*** Opening TEXT FOR ANALYSIS ***
This is a concerning precedent to set in SEP litigation, particularly at the post-trial stage. It could imply that all other standard-compliant inventions are automatically infringing, without requiring an analysis of the standard or the allegedly infringing patent itself. This could have significant fallout effects on the development of new technologies as well as standardization and interoperability.

The problem arises because standards are often not sufficiently precise to imply that use of the standard can be claimed to be infringing. The standards themselves may be implementable in other, non-infringing ways. Even in the US, where this was recognised by the Federal Court, its use was sufficiently caveated and its application limited to the facts of this case. The Court recognised that

“in many instances, an industry standard does not provide the level of specificity required to establish that practicing that standard would always result in infringement. Or, as with the ’952 patent, the relevant section of the standard is optional, and standards compliance alone would not establish that the accused infringer chooses to implement the optional section. In these instances, it is not sufficient for the patent owner to establish infringement by arguing that the product admittedly practices the standard, therefore it infringes. In these cases, the patent owner must compare the claims to the accused products or, if appropriate, prove that the accused products implement any relevant optional sections of the standard.”

Presently, it turns out, the Court did not need to make this significant yet offhand contribution to SEP jurisprudence because it determined that the plaintiff had independently proven infringement. This analysis was also flawed.

Essentially, the suit patent is a chipset embodied in DVD devices. This device is claimed to perform specific functions for decoding. However, the plaintiff’s witness led evidence not on the claims of the suit patent and corresponding technology being used in the allegedly infringing devices, but rather by describing the process of EFM + Demodulation techniques, which were claimed to be utilized by the defendants. This infringement analysis is completely contrary to the Court’s own judgement in Cipla v Hoffman la Roche, in which the principles for claim construction by the Court were laid down. In fact, Ms. Justice Gupta extensively cites the judgement before ignoring it entirely by foregoing a claim construction and comparison. Instead of mapping the claims to the defendant’s products, the Court accepted the plaintiff’s expert witness stating that the particular technique could not be exhibited without the use of the suit patent, even though both the credibility of the witness and the lack of claim construction was challenged by the defendant.

Raising the Bar for International Exhaustion

The Court also rejected the defendants’ argument that there was no infringement as the devices had been imported from a valid licensee of the patentee. Citing the principle of international exhaustion, the principle, that the first sale of a patented product invalidates further rights to that specific product. Section 107 of the Patents Act incorporates this principles in favour of imports of patent products which have been first sold abroad. In the present case, the defendants argued that the purchase was from valid licensees. However, in the Court’s analysis, the defendant had the additional burden of proving that the entities from which it purchased the devices were duly licensed or sold by the plaintiffs. This restricts the scope of the principle of international exhaustion. It imposes a high burden on any downstream purchaser to ensure that the products lifecycle prior to import is compliant with patent laws in that country. Placing the burden on the plaintiffs to prove that the product does not fall under the scope of Section 107 is more logical and procedurally fair, given that it is their burden to prove that manufacture or sale is unauthorized in the first instance. The Court’s determination in this case does not undertake this analysis and assumes a high threshold for international exhaustion defence to prove authorization of the first sale.
*** Closing TEXT FOR ANALYSIS ***
*** Opening DATA EXTRACTS ***
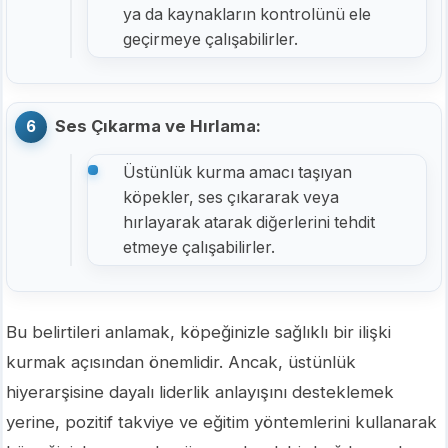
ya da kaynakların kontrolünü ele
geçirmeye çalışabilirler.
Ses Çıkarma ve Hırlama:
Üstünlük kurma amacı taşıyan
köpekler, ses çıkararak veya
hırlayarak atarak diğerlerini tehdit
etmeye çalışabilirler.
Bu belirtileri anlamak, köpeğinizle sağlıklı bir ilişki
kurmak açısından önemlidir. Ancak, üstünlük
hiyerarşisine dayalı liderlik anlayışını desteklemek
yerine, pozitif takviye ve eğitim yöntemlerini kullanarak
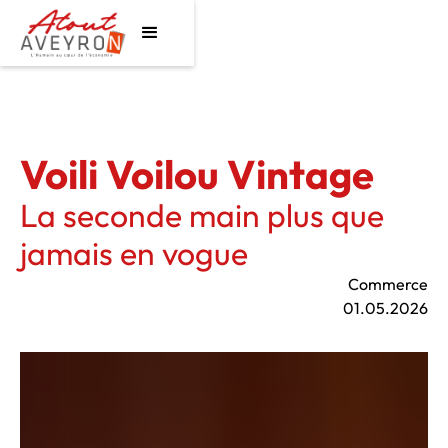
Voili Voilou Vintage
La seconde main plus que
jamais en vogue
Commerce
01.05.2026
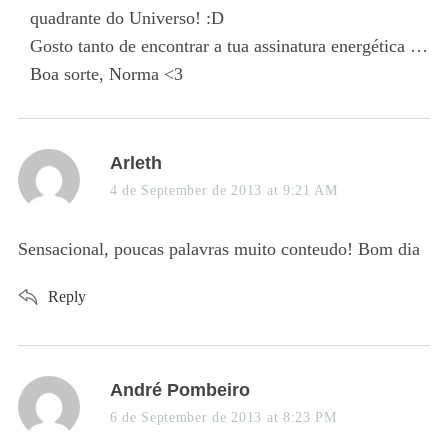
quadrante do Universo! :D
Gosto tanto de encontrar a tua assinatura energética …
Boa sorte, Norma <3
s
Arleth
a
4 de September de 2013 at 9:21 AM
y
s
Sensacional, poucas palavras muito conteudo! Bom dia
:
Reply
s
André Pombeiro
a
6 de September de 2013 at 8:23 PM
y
*** Closing DATA EXTRACTS ***
JOB A: Copy out the listing from the line containing "Voili Voilou Vintage" through the listing's final line, both included, and omit the picture markers.
JOB B: Pick up the passage on standard-essential patent litigation after its last sentence and carry it further.

WRITTEN RESPONSE A:
Voili Voilou Vintage
La seconde main plus que
jamais en vogue
Commerce
01.05.2026
quadrante do Universo! :D
Gosto tanto de encontrar a tua assinatura energética …
Boa sorte, Norma <3
s
Arleth
a
4 de September de 2013 at 9:21 AM
y
s
Sensacional, poucas palavras muito conteudo! Bom dia
:
Reply
s
André Pombeiro
a
6 de September de 2013 at 8:23 PM
y

WRITTEN RESPONSE B:
FRAND Licensing and Damages

Finally, the Court also erred in its assessment of damages which should be payable to the plaintiff. Firstly, the Court’s assessment of FRAND rates for royalty are not in line with its own precedent or international precedent. Secondly, it prescribes punitive damages – a slightly absurd outcome in SEP litigation.

The Court once again placed the burden upon the Defendant to prove that the rates offered by the Plaintiff were not compliant with FRAND obligations. The Court firstly noted that the royalty determination could be based on the net sales price of the DVD players, similar to the interim arrangement based on per unit costs it had established for royalty in the Ericsson v. Micromax dispute. Secondly, the Court accepted the plaintiffs argument that the patent royalty rates should be as determined by evidence of prior negotiation between the suit parties, led by their expert witness. Unlike in the Ericsson dispute, the Court did not assess FRAND rates based on comparable licenses, but simply inferred them from the parties on conducts and the plaintiff’s bare assertion that its ‘Philips Only’ license was on FRAND terms.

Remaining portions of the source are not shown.